Data Formats and Math Fidelity

Data Formats

Tensix Data Format Support

Table below illustrates the various data formats supported by Tensix Unpacker/Packer:

No.	Format	Sign	Exp	Mantissa	Magnitude	Shared Exponent	Floating Point
1	FP32	1-bit	8-bit	23-bit	N/A	No	Yes
2	TF32	1-bit	8-bit	10-bit	N/A	No	Yes
3	FP16-A	1-bit	5-bit	10-bit	N/A	No	Yes
4	FP16-B	1-bit	8-bit	7-bit	N/A	No	Yes
5	LF8	1-bit	5-bit	2-bit	N/A	No	Yes
6	INT32	1-bit	N/A	N/A	31-bit	N/A	No
7	INT16	1-bit	N/A	N/A	15-bit	N/A	No
8	INT8	1-bit	N/A	N/A	7-bit	N/A	No
9	BFP8-A	1-bit	5-bit	7-bit	N/A	Yes	Yes
10	BFP8-B	1-bit	8-bit	7-bit	N/A	Yes	Yes
11	BFP4-A	1-bit	5-bit	3-bit	N/A	Yes	Yes
12	BFP4-B	1-bit	8-bit	3-bit	N/A	Yes	Yes
13	BFP2-A	1-bit	5-bit	1-bit	N/A	Yes	Yes
14	BFP2-B	1-bit	8-bit	1-bit	N/A	Yes	Yes

Formats 1-5 are floating point formats
Formats 6-7 are integer formats
Formats 9-14 are floating point formats with a shared exponent – called Block Floating Point (BFP) formats

Data Format Breakdown

data-formats

Block Floating Point

BFP Breakdown

Block Floating Point (BFP) support different element sizes by varying the # bits used for the mantissa, BFP8/4/2 support 8b/4b/2b elements respectively.

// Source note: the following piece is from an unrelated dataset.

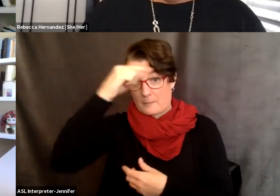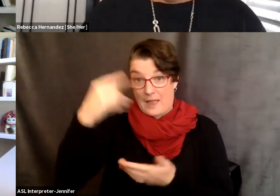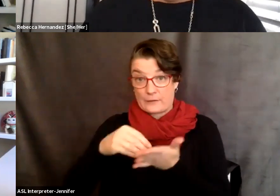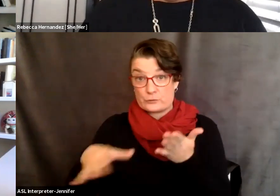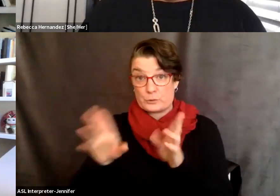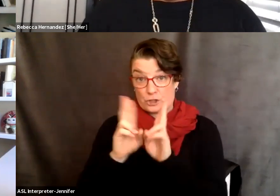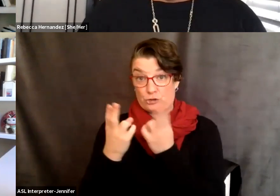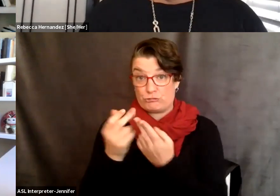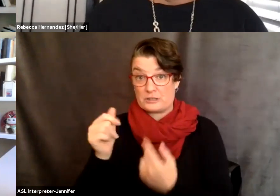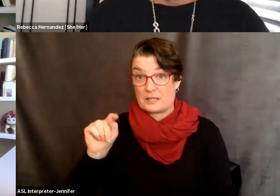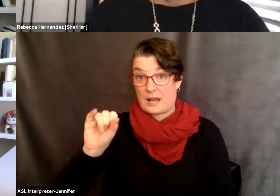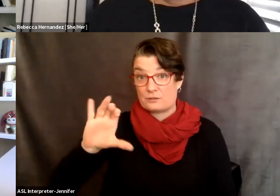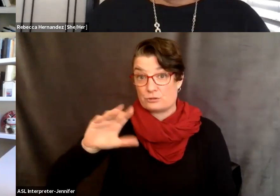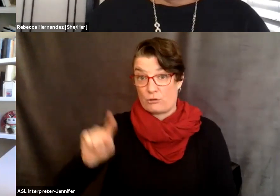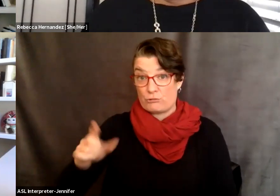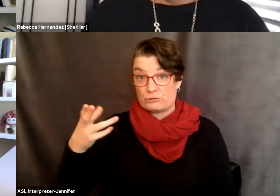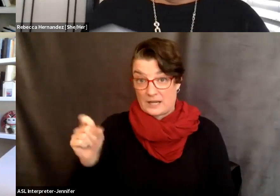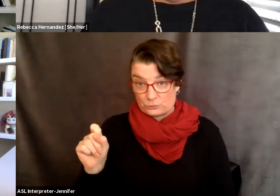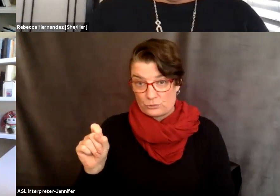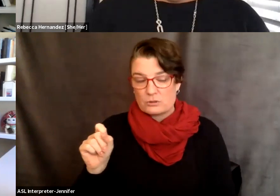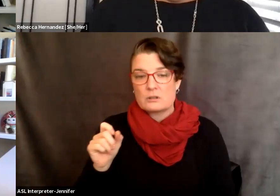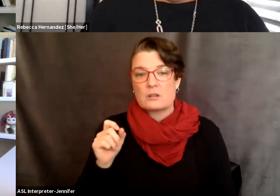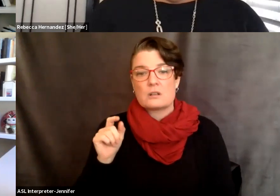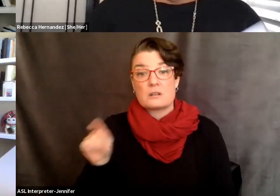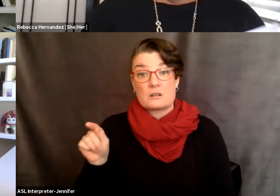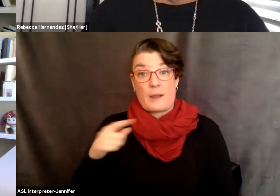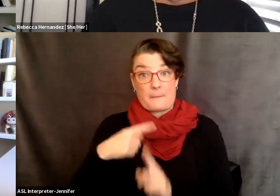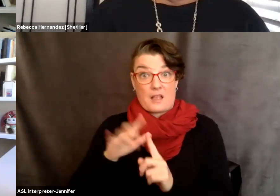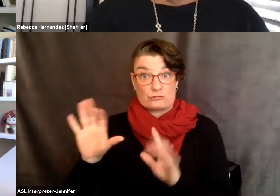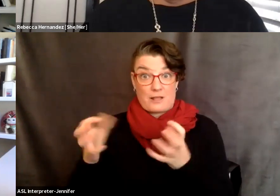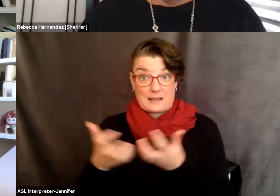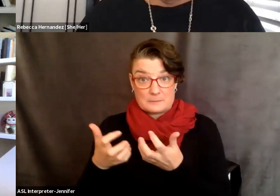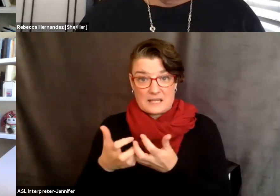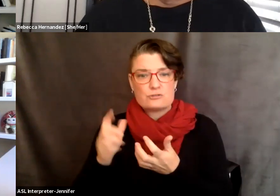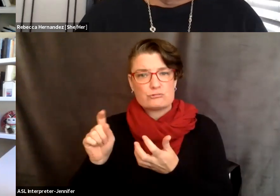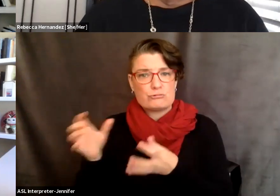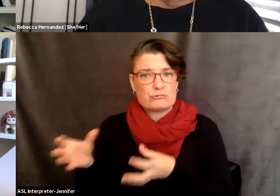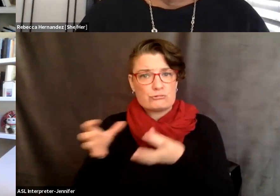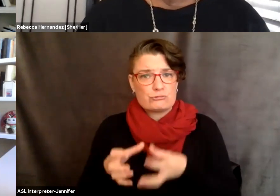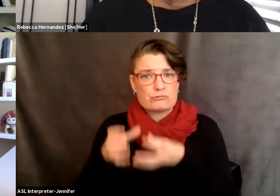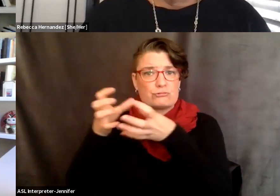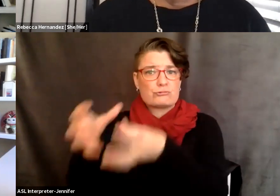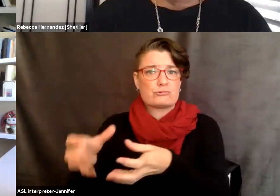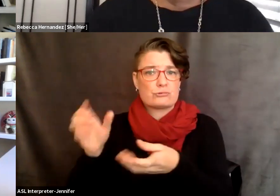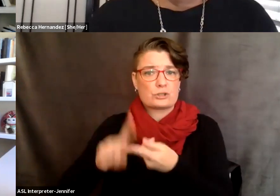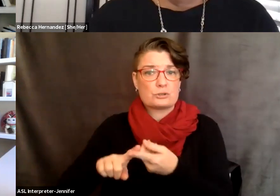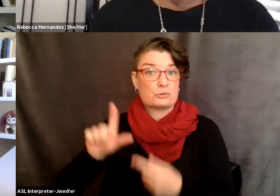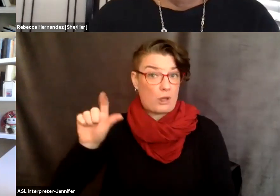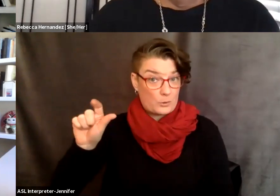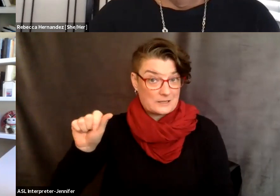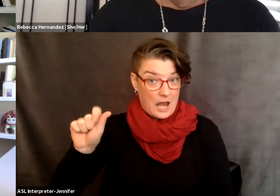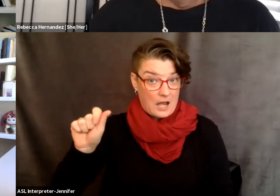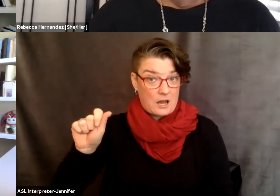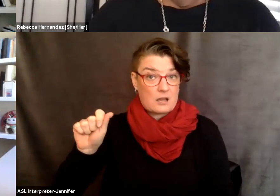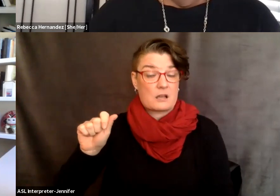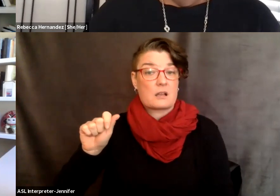school, um, she and her, um, classmates were supposed to take a trip to Louisiana where they were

The exponent is always shared across all elements in a block of 16 elements. Shared exponent supports A (5b padded to 8b) and B (8b) formats. The reason for an A format is to support compatibility with other 5b exponent formats such as Float16.

BFP Data Conversion

When converting from Float to BFP. The shared exponent is calculated as follows:

Organize the data into 16-element blocks
Locate the next block to be converted
Find the maximum exponent across all elements in the block, append it to the shared exponent section
Left append 1 to each element’s mantissa to make the implied 1 explicit
Calculate the exponent delta between the maximum exponent and the exponent of each element in the block
Right shift the mantissa by the exponent delta
Truncate bits to fit in the BFP format mantissa size, optionally round before truncation
Append the converted BFP block of elments to the data section
Repeat from step 2 until all blocks are converted

Block Storage Efficiency

Exponent section overhead remains the same across BFP8, BFP4, BFP2. Data section size reduces by 2x for every 2x reduction in element size (BFP8->BFP4->BFP2).

data-formats

Math Fidelity

Math Fidelity defines the number of phases being used to compute a high-precision multiplication using four low-precision multiplications. The higher the math fidelity, the more accuracte the result, but also the more compute cycles that are required. The supported fidelity phases range from lowest to highest: MathFidelity.LoFi, MathFidelity.HiFi2, MathFidelity.HiFi3, MathFidelity.HiFi4.

These fidelity phases map to the order that the mantissa bits are consumed from the inputs on SrcA and SrcB from Most Significant Bit (MSB) to Least Significant Bit (LSB):

Fidelity Phase 0 (MathFidelity.LoFi`): SrcA MSBs, SrcB MSBs
Fidelity Phase 1 (MathFidelity.HiFi2): SrcA LSBs, SrcB MSBs
Fidelity Phase 2 (MathFidelity.HiFi3): SrcA MSBs, SrcB LSBs
Fidelity Phase 3 (MathFidelity.HiFi4): SrcA LSBs, SrcB LSBs